*** Extract to read
Michael Funke | University of Hamburg
Adrian Wende | Institute for Advanced Studies Vienna


International trade , firm heterogeneity , semiconductors , United States , China

JEL Codes:

F12 , F13 , F41

Employing a multi-country, multi-sector general equilibrium modeling framework with imperfect competition and heterogeneous firms, we perform qualitative and quantitative analyses of protectionist semiconductor measures. Our paper offers two innovations in assessing the impact of current trade restrictions. First, our model of the semiconductor industry takes into account semiconductor varieties at different technological levels with different substitutability. Second, we model trade restrictions as export bans on semiconductor varieties consistent with US policy. Our simulation results suggest that the trade restrictions imposed by the US and its allies consistently lead to a decline in Chinese GDP and welfare. The US also loses, but to a lesser extent. The effect of trade diversion favors the rest of the world. Our simulations further confirm that the US semiconductor industry is likely to be harmed by the restrictions, while China’s could be strengthened.


Over recent years, technology and complex policy questions at the nexus of technology and security have gained increasing importance in US-China trade. The US introduced a series of policies to slow the pace at which China acquires new technology and, as a side effect, promote technological disengagement or “decoupling”.
******
*** Supplied entries
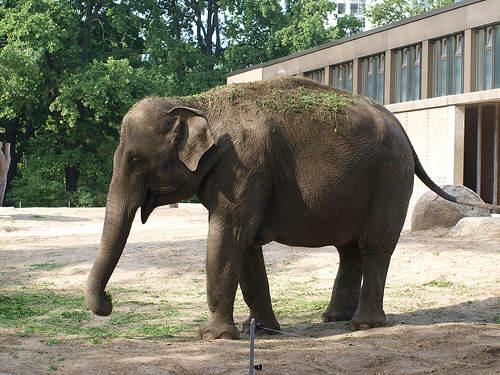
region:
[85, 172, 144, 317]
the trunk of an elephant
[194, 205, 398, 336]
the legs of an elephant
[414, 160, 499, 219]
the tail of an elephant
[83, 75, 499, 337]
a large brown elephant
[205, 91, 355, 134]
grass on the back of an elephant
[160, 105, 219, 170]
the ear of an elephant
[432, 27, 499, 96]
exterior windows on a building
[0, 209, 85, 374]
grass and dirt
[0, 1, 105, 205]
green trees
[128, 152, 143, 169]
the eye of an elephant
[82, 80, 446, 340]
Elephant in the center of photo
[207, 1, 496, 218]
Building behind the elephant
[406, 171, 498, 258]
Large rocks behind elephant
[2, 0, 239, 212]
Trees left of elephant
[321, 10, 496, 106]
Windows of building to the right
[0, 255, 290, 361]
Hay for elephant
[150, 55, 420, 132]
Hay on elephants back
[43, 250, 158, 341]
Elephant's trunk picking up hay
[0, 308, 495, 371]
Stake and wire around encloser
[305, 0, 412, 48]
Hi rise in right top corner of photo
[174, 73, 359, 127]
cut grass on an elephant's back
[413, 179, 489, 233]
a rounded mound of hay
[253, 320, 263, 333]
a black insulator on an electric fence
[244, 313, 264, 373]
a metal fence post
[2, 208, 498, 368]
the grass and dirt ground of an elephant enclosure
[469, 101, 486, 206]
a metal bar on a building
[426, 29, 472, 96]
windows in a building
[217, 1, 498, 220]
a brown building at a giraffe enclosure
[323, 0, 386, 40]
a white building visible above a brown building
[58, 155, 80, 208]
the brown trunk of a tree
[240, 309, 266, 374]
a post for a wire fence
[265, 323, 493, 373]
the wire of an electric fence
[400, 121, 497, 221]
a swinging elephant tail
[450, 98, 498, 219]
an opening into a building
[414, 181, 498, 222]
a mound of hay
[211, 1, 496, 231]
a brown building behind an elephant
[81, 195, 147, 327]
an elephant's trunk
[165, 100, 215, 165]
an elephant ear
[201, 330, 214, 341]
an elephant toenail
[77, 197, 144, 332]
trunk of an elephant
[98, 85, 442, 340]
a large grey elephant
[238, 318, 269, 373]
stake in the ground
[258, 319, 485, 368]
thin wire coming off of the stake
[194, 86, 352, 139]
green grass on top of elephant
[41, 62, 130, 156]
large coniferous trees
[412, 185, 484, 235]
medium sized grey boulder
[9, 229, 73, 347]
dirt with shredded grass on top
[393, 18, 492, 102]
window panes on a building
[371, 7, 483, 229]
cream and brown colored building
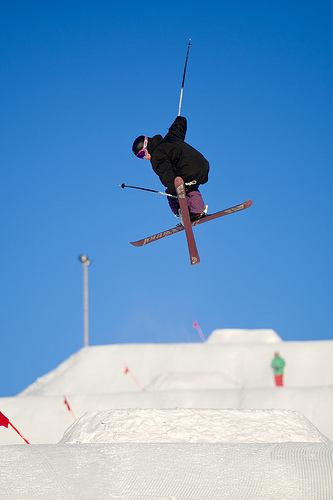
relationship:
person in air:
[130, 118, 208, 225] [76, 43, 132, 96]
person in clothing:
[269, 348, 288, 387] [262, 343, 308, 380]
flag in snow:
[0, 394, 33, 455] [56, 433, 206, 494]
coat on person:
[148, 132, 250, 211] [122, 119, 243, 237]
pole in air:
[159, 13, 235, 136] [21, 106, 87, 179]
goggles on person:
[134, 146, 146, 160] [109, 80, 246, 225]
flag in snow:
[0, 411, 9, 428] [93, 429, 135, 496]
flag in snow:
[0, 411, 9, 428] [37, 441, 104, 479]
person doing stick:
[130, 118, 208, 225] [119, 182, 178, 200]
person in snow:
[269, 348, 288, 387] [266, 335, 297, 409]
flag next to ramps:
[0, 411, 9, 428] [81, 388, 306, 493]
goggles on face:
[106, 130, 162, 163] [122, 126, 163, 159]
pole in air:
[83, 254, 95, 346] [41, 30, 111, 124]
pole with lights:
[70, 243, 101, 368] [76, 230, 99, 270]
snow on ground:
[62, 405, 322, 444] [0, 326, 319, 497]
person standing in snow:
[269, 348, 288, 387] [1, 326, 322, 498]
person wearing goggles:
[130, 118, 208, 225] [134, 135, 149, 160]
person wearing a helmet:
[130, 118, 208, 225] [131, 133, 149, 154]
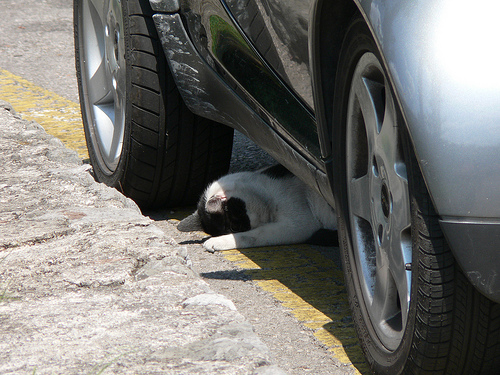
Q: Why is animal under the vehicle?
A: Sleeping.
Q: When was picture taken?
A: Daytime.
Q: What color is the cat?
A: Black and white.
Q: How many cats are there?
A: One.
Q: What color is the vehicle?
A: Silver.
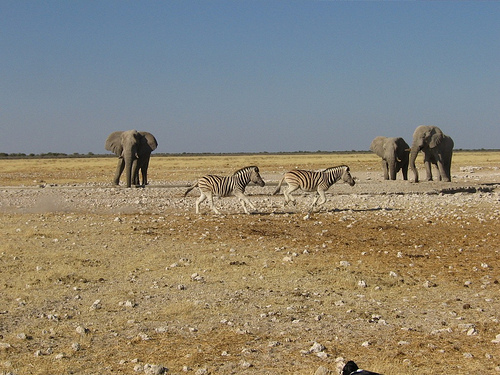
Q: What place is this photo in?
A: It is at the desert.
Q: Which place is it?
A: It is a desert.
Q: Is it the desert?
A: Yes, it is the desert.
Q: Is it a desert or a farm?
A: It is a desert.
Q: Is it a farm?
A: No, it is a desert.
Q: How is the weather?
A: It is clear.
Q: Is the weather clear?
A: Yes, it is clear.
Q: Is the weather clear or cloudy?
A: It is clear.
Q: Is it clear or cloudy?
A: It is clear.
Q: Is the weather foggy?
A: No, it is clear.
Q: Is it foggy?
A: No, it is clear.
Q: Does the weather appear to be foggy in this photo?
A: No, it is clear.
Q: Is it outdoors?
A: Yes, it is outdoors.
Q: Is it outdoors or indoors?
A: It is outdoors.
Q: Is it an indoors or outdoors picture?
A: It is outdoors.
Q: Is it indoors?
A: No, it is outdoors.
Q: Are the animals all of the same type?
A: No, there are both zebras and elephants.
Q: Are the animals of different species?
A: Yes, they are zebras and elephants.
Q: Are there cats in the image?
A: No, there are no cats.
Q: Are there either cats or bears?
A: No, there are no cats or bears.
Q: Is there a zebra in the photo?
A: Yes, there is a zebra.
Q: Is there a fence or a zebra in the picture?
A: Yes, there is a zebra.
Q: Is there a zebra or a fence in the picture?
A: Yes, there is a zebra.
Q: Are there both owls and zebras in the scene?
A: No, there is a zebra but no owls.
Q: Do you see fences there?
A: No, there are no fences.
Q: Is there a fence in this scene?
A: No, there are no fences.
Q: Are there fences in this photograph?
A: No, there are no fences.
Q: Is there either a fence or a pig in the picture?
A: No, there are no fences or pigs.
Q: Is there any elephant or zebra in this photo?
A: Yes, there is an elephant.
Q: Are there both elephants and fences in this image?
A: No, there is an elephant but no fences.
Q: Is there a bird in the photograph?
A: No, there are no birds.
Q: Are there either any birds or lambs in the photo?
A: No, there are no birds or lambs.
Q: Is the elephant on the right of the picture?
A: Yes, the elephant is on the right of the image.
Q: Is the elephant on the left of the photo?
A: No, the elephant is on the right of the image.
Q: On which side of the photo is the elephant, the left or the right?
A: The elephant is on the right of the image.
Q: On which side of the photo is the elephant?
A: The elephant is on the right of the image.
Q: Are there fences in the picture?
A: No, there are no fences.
******
## Tasks to perform
- A) Give every keyword listed in the semiconductor trade text.
- B) Answer these questions using the semiconductor trade text, one answer per line:
(i) Which university is Michael Funke affiliated with?
(ii) According to the simulation results, who benefits from trade diversion?
(iii) Which word does the last paragraph put in quotation marks?
- C) Write the next part of the semiconductor trade text, picking up right after its final sentence.
The listing was taken from a separate source and has no connection to the semiconductor trade text.

## Solved problems
- A) International trade, firm heterogeneity, semiconductors, United States, China

- B)
(i) The University of Hamburg.
(ii) The rest of the world.
(iii) Decoupling.

- C)
Developments in recent years have taken place against the backdrop of numerous trade policy escalations involving semiconductors. To implement semiconductor policy, the US Export Control Reform Act (ECRA) gives the president authority to control dual-use exports for national security. The US Department of Commerce Bureau of Industry and Security (BIS) administers export controls on dual-use items through the Export Administration Regulations (EAR), a set of regulations that include the Commerce Control List (CCL) of dual-use technologies subject to controls. The EAR establishes licensing policies for specific destinations, end uses, and end-user controls (Sutter and Casey, 2022). Huawei and its affiliates, which were among the many targets of these export control measures, ended up on the BIS Entity List (EL) in May 2019. The EL identifies entities that are or may be engaged in activities contrary to US national security or foreign policy interests. The BIS generally requires approval for any US export of EAR goods to entities on the list. In 2019, BIS reviewed licenses of software and technology exports to China worth USD 6.8 billion. This number increased to USD 106.1 billion in 2020 and to USD 544.9 billion in 2021. In the years 2019, 2020 and 2021, 64.7 % (1.5 %), 27.4 % (0.5 %) and 42.1 % (53.4 %) were approved (denied), respectively. The remaining license applications were returned due to incomplete application documents.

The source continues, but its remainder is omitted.